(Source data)

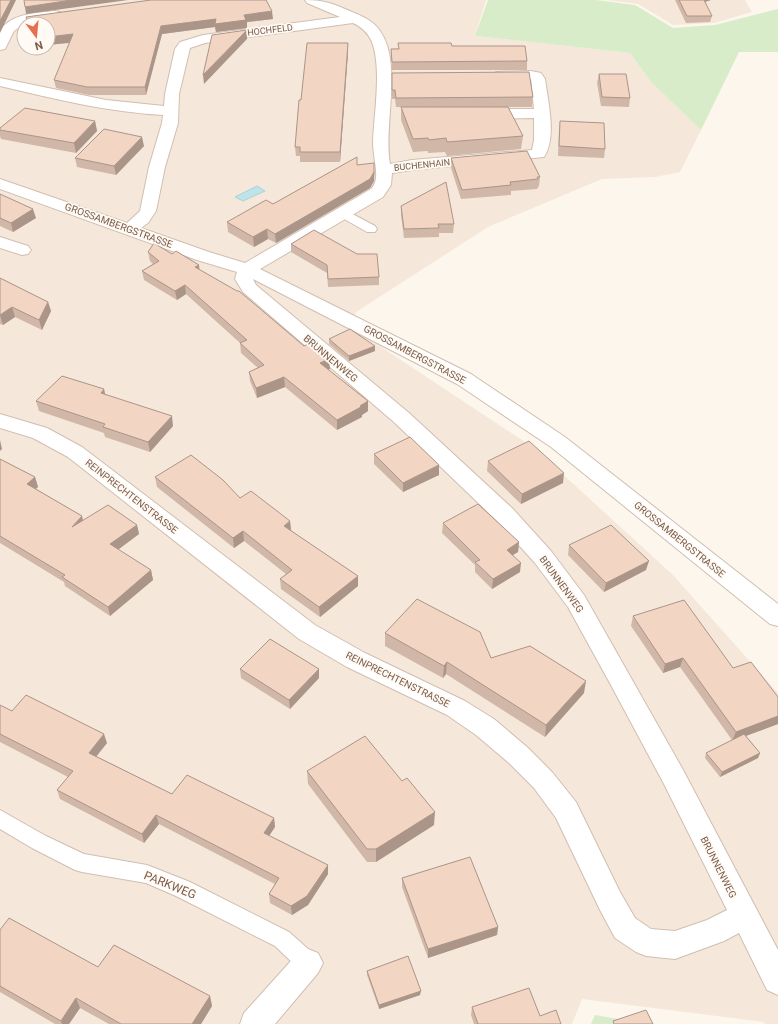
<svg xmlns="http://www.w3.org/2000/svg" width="778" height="1024" font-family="Roboto,sans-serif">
	<rect width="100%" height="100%" fill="#fdf6ec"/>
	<path fill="#f5e8da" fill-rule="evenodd" d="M0,0H486L475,36L630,53L651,82L701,130L680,172L655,177L602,179L488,227L356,312L351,327L534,448L673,575L778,693V1024H765L764,1022L582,999L572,1024H0ZM24,24H48V48H24Z
		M607,0H745L752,12L714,23L673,25L638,4Z"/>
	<path fill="#d8ecc9" d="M488,0H596L635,5L673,28L715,25L778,9V52H739L701,130L651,82L630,53L475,36Z
		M595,1015L647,1024H591Z"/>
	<path fill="#bfe3e8" stroke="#a5d3da" d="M257,186L265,191L243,201L235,197Z"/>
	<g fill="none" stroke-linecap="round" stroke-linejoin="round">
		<g stroke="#d1beb0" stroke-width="2">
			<path id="service" d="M343,209L375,226L377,229L375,232H367L339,216L337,213L339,210Z
				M0,810L46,836L84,854L147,865L190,882L289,932L316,956L319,963L316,970L308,973L300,970L275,946L176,896L146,883L82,872L75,870L32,848L0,829Z"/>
		</g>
		<g stroke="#d1beb0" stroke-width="2">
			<path id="minor" d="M305,0C325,0 334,4 352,12C362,16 374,21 380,31C403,63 383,126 390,164L412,160L532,150L534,140V118L481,119L476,117L473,114L476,111L481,109H534L531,79L496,78L494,75L496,72L531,71L541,73L545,79C548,101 557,138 544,157L412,170L392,173L391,185L383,197L260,269L471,374L565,437L778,604V626L770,624L551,447L457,384L253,279L256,285L409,413L512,508L551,551L584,595L682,768L778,950V995L767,990L739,933L724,941L675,959L646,956L636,952L615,938L600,910L556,818L534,788L509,763L476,735L447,715L347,667L299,639L68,457L33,438L0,428V414L47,428L82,447L315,625L365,653L465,701L494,719L527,747L552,772L576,802L620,892L635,918L651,929L675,931L707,920L727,910L664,784L612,687L568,607L535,563L496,520L395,423L243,292L235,279L237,272L197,260L0,189V179L127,223L140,211L149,167L162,123L163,115C108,112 54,99 0,86V78L106,100L164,106L165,94L175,49L180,42L203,35L340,17L307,3ZM353,23C362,27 368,33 372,42C382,69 374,113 373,142C373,154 377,168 376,178C375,183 374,186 371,189L245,263L209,252L141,228L148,223L156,211L165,167L178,123L179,94L190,48L205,43Z
				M55,11L60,12L62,15L60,18L24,24L14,31L5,49L0,50V31C11,13 37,13 55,11Z
				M0,237L28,246L31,250L28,254L22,255L0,248Z
				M308,949L318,953L323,963L318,973L275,1024H240L244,1013L298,953Z"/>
		</g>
		<use href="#service" fill="#fff" fill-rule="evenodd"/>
		<use href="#minor" fill="#fff" fill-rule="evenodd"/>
	</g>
	<path fill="#d1b7a8" d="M675,0H711L705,2L712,16L710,22L686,23Z
		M273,19L247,22V28L216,32L215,27L162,34L146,95H89L56,88L54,80L70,43L48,45V24Z
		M348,43V52L340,162H300V156H296L295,147L301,100Z
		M452,46L527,61V70H392L391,49Z
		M392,73L533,97L532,107H508L523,136L521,149L447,156L445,152L428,153V151L413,152L401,120V107H396L395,99H392Z
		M599,74L630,98L629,107L601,106L597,83Z
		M95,121L97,131L76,153L1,139L0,136V128Z
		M560,121L605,149L604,158L558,156L559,130Z
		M144,146L116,175L77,167L75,158Z
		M451,158L540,177L539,186L538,187L537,189L511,191V195L461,199L451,168Z
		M357,165L375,172L374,181L370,188L276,243L268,239L254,247L228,232L227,222L273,204Z
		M0,194L36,218L13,232L0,226Z
		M401,206L454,224L453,233H439V237L404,238L401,215Z
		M291,244L379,277V285L328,287L327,273L291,252Z
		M148,252L172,254L199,265V270L330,369L328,370L368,401V411L362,415V417L337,430L285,387L257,398L250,381L249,372L258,368L241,353L240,343L186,294L177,300L144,280L142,271L153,264L150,261Z
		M0,278L48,302L51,311L42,330L15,317L3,325L0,324Z
		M329,339L375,351L349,361L329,344Z
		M104,389L105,394L173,426L150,452L105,437L104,433L39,411L36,401Z
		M374,454L439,465V475L403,492L374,464Z
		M0,459L35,477L38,487L36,489L82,516L83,520L137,525L139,534L118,550L151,570L153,580L110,616L65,586L64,582L0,543Z
		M488,461L563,483L521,504L487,471Z
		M155,477L240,498L290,521L291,530L358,586L320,617L281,589L280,579L286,574L244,541L234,548L157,487Z
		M443,523L519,542L518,552L513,555L520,572L492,589L475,572V565L442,533Z
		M569,545L646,570L604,592L568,555Z
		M633,616L733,668L778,697V724L746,736L760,753L758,758L720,777L705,758L706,753L732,740L680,667L663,673L631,626Z
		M385,633L491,658L584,693L545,737L446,674L443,678L385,646Z
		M240,669L319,678L290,709L241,678Z
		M0,705L12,711L107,743L96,756L172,794L274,818L275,827L269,836L328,865V874L308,905L292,915L270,903L269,894L275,884L159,824L144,843L60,799L57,790L68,777L0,742Z
		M307,771L434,825L376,862H367L308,784Z
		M402,878L498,927L497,935L428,958L402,887Z
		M0,930L98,967L210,996L212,1006L201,1024H109L80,1008L69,1024H55L0,992Z
		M367,971L420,995L379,1009L367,975Z
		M472,1007L540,1016L561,1024H474L471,1015Z"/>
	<path fill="#aa9588" d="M11,0H16L0,33V21Z
		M72,0H128L26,14L25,7Z
		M701,0H711L701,3Z
		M272,11L273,19L247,22V28L216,32L215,27L162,34L146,95L145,87L161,26Z
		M247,30V39L204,84L203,75Z
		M73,34L75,42L48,45V37Z
		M348,43V52L340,162V152Z
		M95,121L97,131L76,153L74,143Z
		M142,137L144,146L116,175L114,166Z
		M374,163V181L370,188L276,243L275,234Z
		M33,209L36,218L13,232L11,223Z
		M267,229L268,239L254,247L253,237Z
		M199,265L200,274L195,267Z
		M185,285L186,294L177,300L175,291Z
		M48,302L51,311L42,330L39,320Z
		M12,307L15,317L3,325L0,315Z
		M375,346V351L349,361V356Z
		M329,359L330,369L320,373V363Z
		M284,377L285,387L257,398L256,388Z
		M104,389L106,399L101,393Z
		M368,401V411L362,415V417L337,430V420L360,406Z
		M172,416L173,426L150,452L148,442Z
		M0,440L2,449L0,451Z
		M439,465V475L403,492V483Z
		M564,473L563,483L521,504L522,494Z
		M35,477L38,487L30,493L27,484Z
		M82,516L84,526L72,527Z
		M290,521L291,531L284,526Z
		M137,525L139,534L112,554L110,544Z
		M243,531L244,541L234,548L233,538Z
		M519,542L518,552L506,559L507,550Z
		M649,561L646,570L604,592L606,583Z
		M521,563L520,572L492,589L493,579Z
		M151,570L153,580L110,616L108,607Z
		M358,576V586L320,617L319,607Z
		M683,658L680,667L663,673L665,664Z
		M447,662L446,674L443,678L444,666Z
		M319,669V678L290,709L289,700Z
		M586,681L584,693L545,737L546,725Z
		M778,716V724L732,741L736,732Z
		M104,734L107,743L92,762L89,753Z
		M760,753L758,758L720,777L722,772Z
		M435,812L434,825L376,862V849Z
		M156,815L159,824L144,843L142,834Z
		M274,818L275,827L265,842L264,833Z
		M328,865V874L308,905L292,915L291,906Z
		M498,927L497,935L428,958V949Z
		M421,991L420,995L379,1009V1005Z
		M210,996L212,1006L201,1024H192Z
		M76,998L80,1008L69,1024H62L61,1021Z"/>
	<path fill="#f3d5c3" stroke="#aa9588" d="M0,0H11L0,21Z
		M24,0H72L25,7Z
		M151,0H266L272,11L244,15L246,20L215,24L216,19L161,26L145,87H87L54,80L73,34L48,37V24H28L26,17Z
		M679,0H704L712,16H687Z
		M247,30L203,75L212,35Z
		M307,43H348L340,152H300V147H295L299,100H301Z
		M398,43H451L452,46H525L527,61L392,62L391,49H399Z
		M529,72L533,97L396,98L395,90H392V73Z
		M599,74H626L630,98L602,97Z
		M401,107H508L523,136L447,142L446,138L429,140L428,138L413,139Z
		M25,108L95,121L74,143L0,130V128Z
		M560,121L604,123L605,149L559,146Z
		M104,129L142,137L114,166L75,158Z
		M527,151L540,177H537L538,179L510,182L511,185L462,190L451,158Z
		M357,157V165L374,163V172L370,179L275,234L267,229L253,237L227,222L266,200L273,204Z
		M446,182L454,224H438L439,228L404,229L401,206Z
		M0,194L33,209L11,223L0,218Z
		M314,230L357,254H377L379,277L328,279L327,265L291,244Z
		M154,243L172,254L176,251L199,265L195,267L237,291H239L304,346L310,343L329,359L320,363L368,401L360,406L361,407L337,420L284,377L256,388L249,372L264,365L240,343L247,340L185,285L175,291L142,271L159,261L148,252Z
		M0,278L48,302L39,320L12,307L0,315Z
		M350,329L375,346L349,356L329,339Z
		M62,376L104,389L101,393L172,416L148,442L103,427L105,424L36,401Z
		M410,437L439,465L403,483L374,454Z
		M529,441L564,473L522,494L488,461Z
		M191,455L223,480L240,498L251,491L290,521L284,526L358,576L319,607L280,579L292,570L243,531L233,538L155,477Z
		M0,459L35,477L27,484L82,516L72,527L108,505L137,525L110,544L151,570L108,607L62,577L65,575L0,536Z
		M478,504L519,542L507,550L521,563L493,579L475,562L480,560L443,523Z
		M611,525L649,561L606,583L569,545Z
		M417,599L480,632L491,658L530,646L586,681L546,725L447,662L444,666L385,633Z
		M684,600L733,668L751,662L778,697V716L736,732L683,658L665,664L633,616Z
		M270,639L319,669L289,700L240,669Z
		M26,695L104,734L89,753L172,794L187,775L274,818L264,833L328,865L307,896L291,906L269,894L279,878L156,815L142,834L57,790L73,771L0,734V705L12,711Z
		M744,734L760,753L722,772L706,753Z
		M365,736L402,781L407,778L435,812L376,849H367L307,771Z
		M470,857L498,927L428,949L402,878Z
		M9,918L98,967L114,945L210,996L192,1024H121L76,998L61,1021L0,986V930Z
		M408,956L421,991L379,1005L367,971Z
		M529,988L540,1016L556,1010L561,1024H478L472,1007Z
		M646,1010L653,1024H614L613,1021Z"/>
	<g text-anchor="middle" stroke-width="3.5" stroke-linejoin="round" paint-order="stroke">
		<g font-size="9" fill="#7a5c4d" stroke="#fffaf3">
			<text transform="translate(270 30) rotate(-7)" y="3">HOCHFELD</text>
			<text transform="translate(422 165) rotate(-6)" y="3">BUCHENHAIN</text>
		</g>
		<g font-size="10" fill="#7a5c4d" stroke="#fffaf3">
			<text transform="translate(119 225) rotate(20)" y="4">GROSSAMBERGSTRASSE</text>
			<text transform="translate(415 354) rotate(28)" y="4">GROSSAMBERGSTRASSE</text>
			<text transform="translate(331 358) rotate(40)" y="4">BRUNNENWEG</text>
			<text transform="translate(132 496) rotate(38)" y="4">REINPRECHTENSTRASSE</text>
			<text transform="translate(680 539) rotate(39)" y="4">GROSSAMBERGSTRASSE</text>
			<text transform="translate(562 584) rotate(54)" y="4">BRUNNENWEG</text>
			<text transform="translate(398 679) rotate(26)" y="4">REINPRECHTENSTRASSE</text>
			<text transform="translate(719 867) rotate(63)" y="4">BRUNNENWEG</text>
		</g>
		<g font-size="12" fill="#7a5c4d" stroke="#fffaf3">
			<text transform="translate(170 885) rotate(22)" y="4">PARKWEG</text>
		</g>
	</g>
	<g transform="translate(36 36) rotate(164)"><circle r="19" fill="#fffaf3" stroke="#cabbb1"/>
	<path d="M0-3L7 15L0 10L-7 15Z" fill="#e76f51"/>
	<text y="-6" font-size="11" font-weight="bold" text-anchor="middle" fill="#7a5c4d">N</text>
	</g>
</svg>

* REQUIRED WORK *
Which lines above hold the string "round"? Copy every one of them.

* ANSWER FOR THE TASK *
	<g fill="none" stroke-linecap="round" stroke-linejoin="round">
	<g text-anchor="middle" stroke-width="3.5" stroke-linejoin="round" paint-order="stroke">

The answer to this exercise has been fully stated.